The large radial thermal gradient in Sodium-cooled Fast reactors (SFR) leads to mass transport of uranium and plutonium in the fuel pellet. Knowledge of self-diffusion of all these elements in (U,Pu)O2 fuel is therefore of utmost importance for the prediction of its in-pile behaviour. Very few experimental data, however, are available on self-diffusion in this material.
In the inception of the study, the lack of experimental measurements is circumvented by the so-called ‘cBΩ’ model. The cBΩ model has been utilized to describe the plutonium self-diffusion in MOx using the bulk properties of the fuel and a single fitting-parameter.
Using these results of cBΩ and the experimental data together, a plutonium mobility database has been composed for the MOx fuel. Hence, by implementing this database, a detailed model has been developed to describe the plutonium self-diffusion in MOx using the state-of-art DICTRA code.

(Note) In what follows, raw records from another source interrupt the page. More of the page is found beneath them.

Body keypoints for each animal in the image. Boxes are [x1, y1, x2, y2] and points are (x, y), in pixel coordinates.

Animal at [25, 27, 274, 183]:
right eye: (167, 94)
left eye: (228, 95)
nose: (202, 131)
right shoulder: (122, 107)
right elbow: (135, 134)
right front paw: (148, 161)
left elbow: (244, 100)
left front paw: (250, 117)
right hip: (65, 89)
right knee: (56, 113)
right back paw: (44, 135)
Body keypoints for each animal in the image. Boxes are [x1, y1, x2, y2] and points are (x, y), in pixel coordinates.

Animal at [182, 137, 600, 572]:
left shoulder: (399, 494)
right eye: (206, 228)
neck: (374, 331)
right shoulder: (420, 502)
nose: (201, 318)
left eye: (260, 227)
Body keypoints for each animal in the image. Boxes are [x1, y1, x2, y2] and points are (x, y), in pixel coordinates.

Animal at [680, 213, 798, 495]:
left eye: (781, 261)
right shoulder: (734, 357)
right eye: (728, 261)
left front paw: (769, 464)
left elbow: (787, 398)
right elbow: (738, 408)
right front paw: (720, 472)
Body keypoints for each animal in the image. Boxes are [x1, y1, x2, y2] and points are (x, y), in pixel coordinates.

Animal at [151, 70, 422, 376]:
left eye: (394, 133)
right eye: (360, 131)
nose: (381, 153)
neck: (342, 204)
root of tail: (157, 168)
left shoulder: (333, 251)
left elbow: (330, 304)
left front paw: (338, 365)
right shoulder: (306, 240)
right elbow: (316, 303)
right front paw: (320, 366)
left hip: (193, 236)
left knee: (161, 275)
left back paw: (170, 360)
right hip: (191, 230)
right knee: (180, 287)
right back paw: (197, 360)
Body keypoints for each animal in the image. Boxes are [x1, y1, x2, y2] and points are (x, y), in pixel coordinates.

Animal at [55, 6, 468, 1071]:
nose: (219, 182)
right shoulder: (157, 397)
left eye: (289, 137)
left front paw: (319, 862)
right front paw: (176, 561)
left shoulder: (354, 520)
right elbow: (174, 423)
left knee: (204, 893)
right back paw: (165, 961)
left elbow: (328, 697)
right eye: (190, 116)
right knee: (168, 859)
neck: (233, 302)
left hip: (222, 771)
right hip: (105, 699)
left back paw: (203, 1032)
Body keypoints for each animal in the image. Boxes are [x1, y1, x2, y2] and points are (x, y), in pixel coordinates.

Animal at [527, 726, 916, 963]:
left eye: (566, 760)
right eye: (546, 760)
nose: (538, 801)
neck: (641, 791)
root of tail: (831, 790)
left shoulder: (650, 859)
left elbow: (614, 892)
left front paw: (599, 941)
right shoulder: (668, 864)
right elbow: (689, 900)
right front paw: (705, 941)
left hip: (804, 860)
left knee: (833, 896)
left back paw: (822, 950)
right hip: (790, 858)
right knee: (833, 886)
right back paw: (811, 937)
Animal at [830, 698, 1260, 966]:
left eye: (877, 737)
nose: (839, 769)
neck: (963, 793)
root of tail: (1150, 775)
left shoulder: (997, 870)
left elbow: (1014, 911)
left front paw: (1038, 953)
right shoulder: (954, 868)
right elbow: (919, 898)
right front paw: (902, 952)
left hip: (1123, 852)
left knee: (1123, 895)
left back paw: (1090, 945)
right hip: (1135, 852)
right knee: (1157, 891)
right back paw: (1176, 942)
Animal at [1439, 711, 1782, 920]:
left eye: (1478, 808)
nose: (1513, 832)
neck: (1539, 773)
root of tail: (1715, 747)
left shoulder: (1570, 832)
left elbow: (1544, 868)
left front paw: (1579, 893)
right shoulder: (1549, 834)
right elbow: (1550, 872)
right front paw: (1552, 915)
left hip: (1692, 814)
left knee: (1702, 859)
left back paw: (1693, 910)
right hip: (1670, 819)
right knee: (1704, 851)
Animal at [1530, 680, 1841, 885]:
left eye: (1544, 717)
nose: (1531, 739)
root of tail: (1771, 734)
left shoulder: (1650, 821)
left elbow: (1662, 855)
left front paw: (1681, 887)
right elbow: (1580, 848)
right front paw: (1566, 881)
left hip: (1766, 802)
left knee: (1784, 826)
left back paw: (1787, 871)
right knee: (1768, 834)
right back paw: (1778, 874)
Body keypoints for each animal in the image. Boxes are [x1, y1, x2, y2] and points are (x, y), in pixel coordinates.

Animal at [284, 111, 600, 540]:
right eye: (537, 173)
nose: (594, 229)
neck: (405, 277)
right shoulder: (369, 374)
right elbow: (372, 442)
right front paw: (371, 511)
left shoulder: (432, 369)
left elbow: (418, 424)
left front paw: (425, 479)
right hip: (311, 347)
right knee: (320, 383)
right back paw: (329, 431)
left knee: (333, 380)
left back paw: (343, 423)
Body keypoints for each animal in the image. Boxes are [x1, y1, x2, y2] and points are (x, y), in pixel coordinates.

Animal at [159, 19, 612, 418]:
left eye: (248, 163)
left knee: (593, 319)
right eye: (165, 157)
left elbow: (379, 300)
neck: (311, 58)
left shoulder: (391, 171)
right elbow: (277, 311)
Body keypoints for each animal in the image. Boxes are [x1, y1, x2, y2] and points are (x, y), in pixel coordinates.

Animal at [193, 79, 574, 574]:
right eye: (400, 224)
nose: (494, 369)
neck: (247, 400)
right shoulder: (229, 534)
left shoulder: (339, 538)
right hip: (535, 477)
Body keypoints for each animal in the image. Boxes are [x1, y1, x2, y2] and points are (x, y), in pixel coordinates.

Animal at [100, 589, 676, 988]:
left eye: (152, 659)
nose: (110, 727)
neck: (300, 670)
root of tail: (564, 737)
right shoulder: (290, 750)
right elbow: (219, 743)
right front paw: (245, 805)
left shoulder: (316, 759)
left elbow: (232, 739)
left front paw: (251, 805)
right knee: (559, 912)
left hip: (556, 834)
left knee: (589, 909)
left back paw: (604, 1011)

The self-diffusion of Uranium in MOx has not been experimentally measured yet. However, by implementing the thermodynamic definition of MOx and the plutonium self-diffusion model, developed under this work, the self-diffusion of Uranium has been estimated from the experimentally measured cation inter-diffusion coefficient data. Hence, a similar Uranium mobility database for MOx has been also composed. Further, using this database, a model for the uranium diffusion in MOx has been developed.
Both the models for self-diffusion of Uranium and Plutonium has been validated against the experimental results. In combination of these two models of cation self-diffusion in MOx, the inter-diffusion profile of cations has been simulated.